Project Pan Is the Viral Beauty Challenge Tackling Overconsumption
Is 2026 the year we finally hit our limit with beauty product hauls? Not quite…but our routines are getting a more conscious makeover, thanks to Project Pan.
Microtrends and viral “aesthetics” have dominated the beauty industry for years (are we circling back to clean-girl or mob-wife makeup this month?), and in order to keep up, brands have pushed new launches at record speed. In 2026, it’s safe to say that the product fatigue has caught up to us. It seems we’re finally ready to ask: How many near-identical lip products does one person need? And how many do I actually have?
Enter Project Pan—a viral TikTok challenge that’s encouraging users to brag about their empties, not their new purchases. The concept is simple: Use up the beauty and personal care products you have before buying new ones. Sounds less like a challenge and more like something we should all be doing anyway, right? That’s where the social media accountability comes in.
How does Project Pan work?
At the beginning of the year, Project Pan participants take inventory of their entire beauty stash. This usually means unearthing products from medicine cabinets, organizers, and drawers, and lining them up on the floor or across their bedspread. This exercise alone tends to be eye-opening: “This is literally insane…I’m not buying anything for the next 10 years,” wrote one user after assembling her lineup. From there, participants make a written log of all their products (e.g., 17 lip glosses, 5 eye shadow palettes, 12 moisturizers) to tally up a grand total.
The goal is to chip away at this number throughout the year by “hitting pan”—using a product down to the bottom of its container, or pan—on as many items as possible, without adding new products to the total count unnecessarily. Most users share monthly or weekly check-ins, logging their progress on specific products. At the end of the year, it’s become a tradition to compare your “graveyard” (your pile of empty products) to the haul you started with.
While the challenge is trending in 2026, it isn’t new: The Reddit channel r/ProjectPan started in 2015 as a space for users to share their inventories, progress, and empties. Slowly but surely the idea reached wider audiences across social media platforms (one Instagram user @myprojectpanjourney has amassed nearly 20,000 followers documenting her progress for six consecutive years.) This year Project Pan is reaching viral status on TikTok, with younger audiences—yes, even those Drunk Elephant–hoarding Sephora tweens—pledging to use up their products.
Will Project Pan really help me shop less?
Project Pan is a great incentive to organize your beauty haul, take stock of what you have, and find more satisfaction in using your products. But will it actually temper the impulse to buy the latest liquid blush or seasonal body wash from your favorite brand?

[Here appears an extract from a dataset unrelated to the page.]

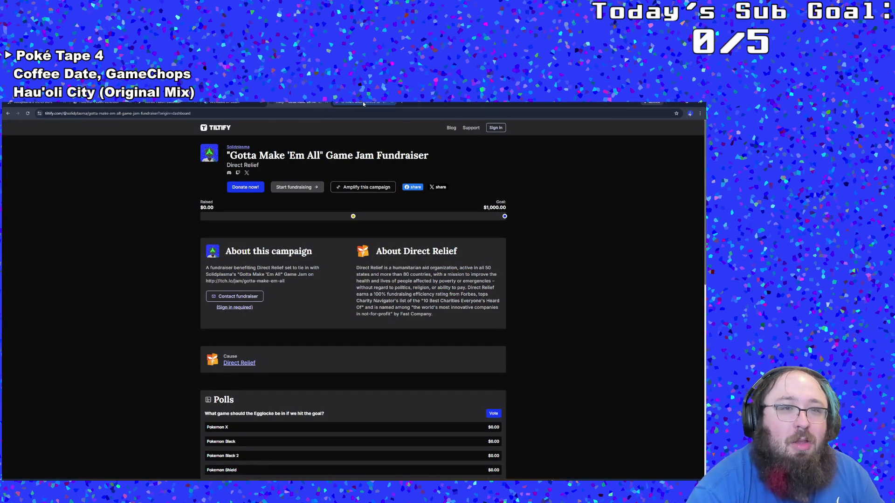
left_click(363, 103)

Biopsychologist Mary Poffenroth, PhD, recognizes a gamification aspect to Project Pan that might scratch the same itch as impulsive shopping. “Neuroscience research has consistently shown that setting a goal and then tracking progress activates the dopamine system, thus allowing even small signs of progress to trigger a dopamine release,” she says. Although, she notes, the extent of dopamine payoff will vary from person to person.
Dr. Poffenroth explains that Project Pan stimulates both internal and external reward signals in your brain, which can lead to more long-term satisfaction than a buzzy purchase: “Social media is providing an external incentive of social praise,” she says. “Saving money is also an external incentive, and then there’s the internal incentive of feeling good about yourself for being less wasteful.”